You can also change the way that the in-focus area looks, by altering Sharpness, Brightness, Clarity and Vividness. That's not to say however that this software offers a complete package in itself if you're interested in photo editing - you will still need something else, such as Photoshop, to complete other and more in-depth editing tasks.
Any time that you want to compare your edits to how the original image looked you can click on the Compare button at the bottom of the tab on the right hand side of the screen. If you hold this down you'll see how the original image looked - letting go again will reveal how the edits looked. Unlike with some of the other MacPhun software packages, you can't view images side by side though.
Once you're happy with the edits you have made, you can then press the Export icon in the bottom right hand corner of the program and choose to save the image as an image file (such as JPEG), choose another piece of software to open the file in, or share to social networking sites (like Flickr, Facebook or Twitter) and email. Handily, you can also save a file as a .focus file, meaning you can save the progress of the file and come back to work on it later.

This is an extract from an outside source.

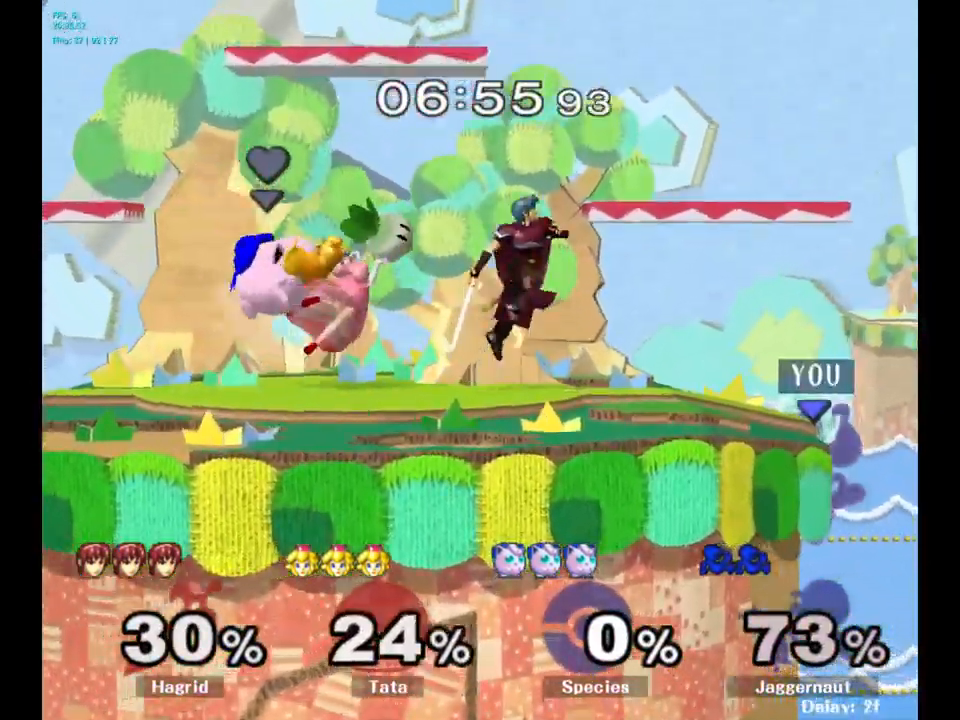
{"buttons": ["A"], "left_stick": "left", "right_stick": "center", "events": [[67, "left_stick", "right"], [150, "left_stick", "left"], [167, "Y", "down"], [334, "A", "down"], [434, "Y", "up"]]}
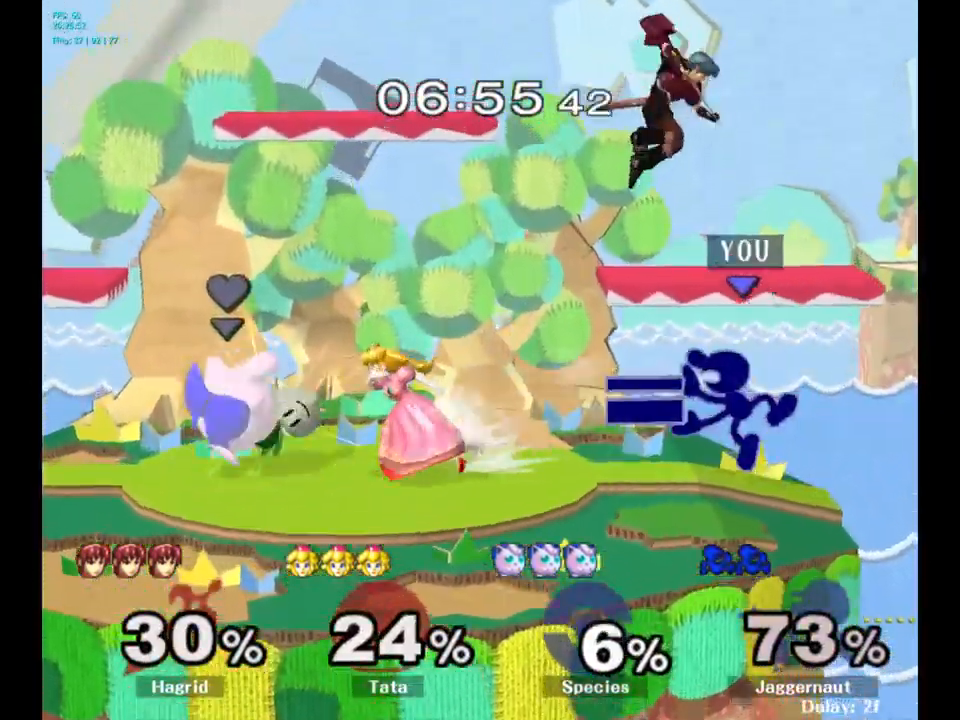
{"buttons": [], "left_stick": "center", "right_stick": "center", "events": [[17, "A", "up"], [200, "R1", "down"], [233, "left_stick", "down"], [366, "R1", "up"], [400, "left_stick", "center"]]}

If you've opted to use Focus2 as a plugin in for other software, that's very easy to use too. If you're using Photoshop CC, you simply open the image you want to work on, and navigate to Filter > MacPhun Software > Focus 2 Pro. From here, the Focus 2 Pro window will open, and you can make all the same changes as described above. Once you're happy with what you've done, just press the Accept button in the bottom left hand corner of the screen and you'll be taken back to the Photoshop screen.